Towards Predator-Free Taranaki is calling on locals with backyard rat traps to ensure they are set, baited, checked regularly and catches are recorded.

Towards Predator-Free Taranaki project manager Toby Shanley says with the country in lockdown due to Covid-19, project volunteers are no longer checking traps in public parks and reserves and rural trapping by project staff and contractors is temporarily on hold.

However those in both urban and rural areas still have an important role to play in keeping predators on their property under control, Toby says.

"Now is the perfect time for urban residents to check their existing rat traps are good to go. If you have one lying around you haven't used in a while, dust it off and set it up in your backyard or garden."

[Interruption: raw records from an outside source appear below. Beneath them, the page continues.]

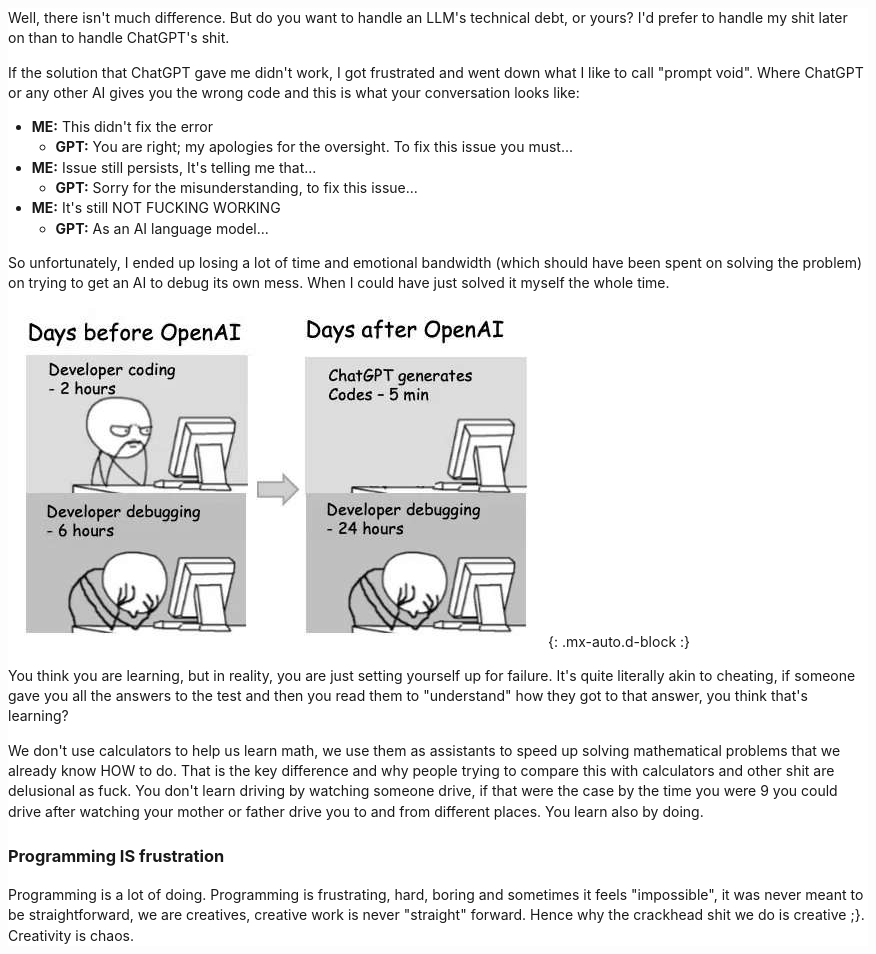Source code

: Well, there isn't much difference. But do you want to handle an LLM's technical debt, or yours? I'd prefer to handle my shit later on than to handle ChatGPT's shit. 

If the solution that ChatGPT gave me didn't work, I got frustrated and went down what I like to call "prompt void". Where ChatGPT or any other AI gives you the wrong code and this is what your conversation looks like:

- **ME:** This didn't fix the error
  - **GPT:** You are right; my apologies for the oversight. To fix this issue you must...
- **ME:** Issue still persists, It's telling me that...
  - **GPT:** Sorry for the misunderstanding, to fix this issue...
- **ME:** It's still NOT FUCKING WORKING
  - **GPT:** As an AI language model...



So unfortunately, I ended up losing a lot of time and emotional bandwidth (which should have been spent on solving the problem) on trying to get an AI to debug its own mess. When I could have just solved it myself the whole time.

![Debugging meme](/assets/img/debugging-meme.jpg){: .mx-auto.d-block :}

You think you are learning, but in reality, you are just setting yourself up for failure. It's quite literally akin to cheating, if someone gave you all the answers to the test and then you read them to "understand" how they got to that answer, you think that's learning? 

We don't use calculators to help us learn math, we use them as assistants to speed up solving mathematical problems that we already know HOW to do. That is the key difference and why people trying to compare this with calculators and other shit are delusional as fuck. You don't learn driving by watching someone drive, if that were the case by the time you were 9 you could drive after watching your mother or father drive you to and from different places. You learn also by doing. 



### Programming IS frustration

Programming is a lot of doing. Programming is frustrating, hard, boring and sometimes it feels "impossible", it was never meant to be straightforward, we are creatives, creative work is never "straight" forward. Hence why the crackhead shit we do is creative ;}. Creativity is chaos.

He says with winter approaching, rats are most likely to go into homes looking for food and warmth.

"Being in lockdown with your family or flatmates can be challenging enough, without adding rats to the bubble."

Toby says people who already own traps should ensure they are set and freshly baited – peanut butter is a favourite – and checked daily. Their trap should be registered on and catches recorded.

He says both the website and app are simple and quick to use. Recording catches helps Towards Predator-Free Taranaki monitor the success of the project and identify any rat hotspots.

Farmers and rural landowners are also encouraged to regularly check and bait traps on the properties on which they are in lockdown.

Towards Predator-Free Taranaki works with schools, community organisations, iwi and volunteers across the region to protect Taranaki wildlife and native bush from introduced predators such as rats, possums and mustelids (stoats, weasels and ferrets).